WORK REQUIRED » Below are the records; give again exactly the line with "an immunohistochemistry (IHC)", the line with "(cervical) stained with", and each line that lies between them, and nothing besides.

[Saved entries]
↓↓↓
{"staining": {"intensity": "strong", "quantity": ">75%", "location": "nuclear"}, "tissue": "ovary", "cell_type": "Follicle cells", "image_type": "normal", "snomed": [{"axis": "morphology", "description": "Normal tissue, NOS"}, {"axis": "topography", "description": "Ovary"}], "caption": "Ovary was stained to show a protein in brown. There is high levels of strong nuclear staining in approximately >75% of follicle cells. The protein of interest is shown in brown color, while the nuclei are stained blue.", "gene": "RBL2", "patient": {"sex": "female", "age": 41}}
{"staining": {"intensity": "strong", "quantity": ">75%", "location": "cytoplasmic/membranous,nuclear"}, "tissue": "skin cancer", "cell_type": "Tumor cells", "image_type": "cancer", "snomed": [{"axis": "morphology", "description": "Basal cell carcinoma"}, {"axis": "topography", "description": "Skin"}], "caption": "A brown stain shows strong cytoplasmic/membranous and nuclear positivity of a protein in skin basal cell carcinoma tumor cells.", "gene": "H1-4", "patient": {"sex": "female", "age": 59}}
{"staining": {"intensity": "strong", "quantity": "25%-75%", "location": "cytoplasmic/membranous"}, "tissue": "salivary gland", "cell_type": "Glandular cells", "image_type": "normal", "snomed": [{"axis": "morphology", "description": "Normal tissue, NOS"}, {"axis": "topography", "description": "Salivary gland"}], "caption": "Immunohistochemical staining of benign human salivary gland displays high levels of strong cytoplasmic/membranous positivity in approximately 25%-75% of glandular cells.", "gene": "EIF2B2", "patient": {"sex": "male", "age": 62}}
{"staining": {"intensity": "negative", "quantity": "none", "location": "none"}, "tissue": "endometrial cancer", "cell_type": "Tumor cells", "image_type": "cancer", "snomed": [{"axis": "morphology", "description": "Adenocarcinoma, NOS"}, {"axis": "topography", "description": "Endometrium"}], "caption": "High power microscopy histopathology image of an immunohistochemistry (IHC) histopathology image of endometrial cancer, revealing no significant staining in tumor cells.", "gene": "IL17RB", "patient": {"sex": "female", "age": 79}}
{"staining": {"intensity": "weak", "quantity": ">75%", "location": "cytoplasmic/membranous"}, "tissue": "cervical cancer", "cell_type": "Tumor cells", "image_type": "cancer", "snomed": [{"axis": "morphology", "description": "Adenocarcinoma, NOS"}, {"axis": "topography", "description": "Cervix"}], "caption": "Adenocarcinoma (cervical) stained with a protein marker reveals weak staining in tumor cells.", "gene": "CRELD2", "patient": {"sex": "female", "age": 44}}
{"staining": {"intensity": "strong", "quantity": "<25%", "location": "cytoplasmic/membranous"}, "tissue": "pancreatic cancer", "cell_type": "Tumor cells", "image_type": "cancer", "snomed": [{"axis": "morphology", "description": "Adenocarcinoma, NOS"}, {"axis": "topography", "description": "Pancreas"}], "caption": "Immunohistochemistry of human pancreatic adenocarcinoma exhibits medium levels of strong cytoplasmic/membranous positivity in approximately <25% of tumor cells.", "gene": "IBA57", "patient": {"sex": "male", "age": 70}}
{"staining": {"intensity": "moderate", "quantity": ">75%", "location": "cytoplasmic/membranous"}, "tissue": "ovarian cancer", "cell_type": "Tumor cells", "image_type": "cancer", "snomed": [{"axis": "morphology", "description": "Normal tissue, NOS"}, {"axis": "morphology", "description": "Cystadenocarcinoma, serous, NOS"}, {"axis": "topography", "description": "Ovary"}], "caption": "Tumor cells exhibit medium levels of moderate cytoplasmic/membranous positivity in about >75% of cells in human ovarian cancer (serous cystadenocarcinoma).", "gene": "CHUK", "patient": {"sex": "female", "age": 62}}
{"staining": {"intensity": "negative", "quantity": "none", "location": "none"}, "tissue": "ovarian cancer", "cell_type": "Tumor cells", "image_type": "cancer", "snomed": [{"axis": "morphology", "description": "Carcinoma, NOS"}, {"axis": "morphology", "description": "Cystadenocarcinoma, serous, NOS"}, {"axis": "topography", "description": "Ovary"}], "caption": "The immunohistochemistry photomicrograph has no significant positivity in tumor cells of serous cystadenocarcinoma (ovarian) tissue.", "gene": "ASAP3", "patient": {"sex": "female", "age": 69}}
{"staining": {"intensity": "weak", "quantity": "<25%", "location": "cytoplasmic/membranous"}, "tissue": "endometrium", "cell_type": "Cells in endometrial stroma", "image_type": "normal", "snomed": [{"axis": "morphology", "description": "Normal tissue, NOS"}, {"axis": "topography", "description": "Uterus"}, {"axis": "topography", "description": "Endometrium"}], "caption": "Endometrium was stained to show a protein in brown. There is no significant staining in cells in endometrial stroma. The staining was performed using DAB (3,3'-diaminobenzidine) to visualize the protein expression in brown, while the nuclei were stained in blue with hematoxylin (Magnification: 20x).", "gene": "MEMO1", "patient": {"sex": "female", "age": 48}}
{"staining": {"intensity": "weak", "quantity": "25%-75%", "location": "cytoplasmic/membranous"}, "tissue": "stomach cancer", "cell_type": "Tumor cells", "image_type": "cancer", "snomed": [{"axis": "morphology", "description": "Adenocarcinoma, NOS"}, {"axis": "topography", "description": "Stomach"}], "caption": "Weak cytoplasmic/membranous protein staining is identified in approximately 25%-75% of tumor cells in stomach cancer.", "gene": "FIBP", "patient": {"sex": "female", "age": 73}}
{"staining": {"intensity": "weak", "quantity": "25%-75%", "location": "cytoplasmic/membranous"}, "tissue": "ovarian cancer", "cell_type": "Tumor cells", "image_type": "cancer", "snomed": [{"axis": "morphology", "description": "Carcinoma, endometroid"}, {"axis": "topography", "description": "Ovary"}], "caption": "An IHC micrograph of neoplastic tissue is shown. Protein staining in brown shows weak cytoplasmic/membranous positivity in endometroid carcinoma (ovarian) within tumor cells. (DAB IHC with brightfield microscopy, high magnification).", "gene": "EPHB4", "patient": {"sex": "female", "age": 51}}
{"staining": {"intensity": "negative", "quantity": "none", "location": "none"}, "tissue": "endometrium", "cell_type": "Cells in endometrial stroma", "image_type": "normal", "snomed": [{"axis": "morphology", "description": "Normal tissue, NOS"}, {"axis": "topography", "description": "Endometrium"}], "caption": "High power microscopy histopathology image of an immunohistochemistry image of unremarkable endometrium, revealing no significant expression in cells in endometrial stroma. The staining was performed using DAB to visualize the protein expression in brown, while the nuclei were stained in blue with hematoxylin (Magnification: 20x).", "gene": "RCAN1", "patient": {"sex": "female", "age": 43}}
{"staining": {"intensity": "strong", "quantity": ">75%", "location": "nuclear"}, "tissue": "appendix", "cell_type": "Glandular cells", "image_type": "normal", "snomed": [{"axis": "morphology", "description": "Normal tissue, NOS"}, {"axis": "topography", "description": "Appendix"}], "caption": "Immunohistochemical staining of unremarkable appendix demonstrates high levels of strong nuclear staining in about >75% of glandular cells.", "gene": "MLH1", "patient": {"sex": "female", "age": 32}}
↑↑↑
REPLY TO THE TASK »
{"staining": {"intensity": "negative", "quantity": "none", "location": "none"}, "tissue": "endometrial cancer", "cell_type": "Tumor cells", "image_type": "cancer", "snomed": [{"axis": "morphology", "description": "Adenocarcinoma, NOS"}, {"axis": "topography", "description": "Endometrium"}], "caption": "High power microscopy histopathology image of an immunohistochemistry (IHC) histopathology image of endometrial cancer, revealing no significant staining in tumor cells.", "gene": "IL17RB", "patient": {"sex": "female", "age": 79}}
{"staining": {"intensity": "weak", "quantity": ">75%", "location": "cytoplasmic/membranous"}, "tissue": "cervical cancer", "cell_type": "Tumor cells", "image_type": "cancer", "snomed": [{"axis": "morphology", "description": "Adenocarcinoma, NOS"}, {"axis": "topography", "description": "Cervix"}], "caption": "Adenocarcinoma (cervical) stained with a protein marker reveals weak staining in tumor cells.", "gene": "CRELD2", "patient": {"sex": "female", "age": 44}}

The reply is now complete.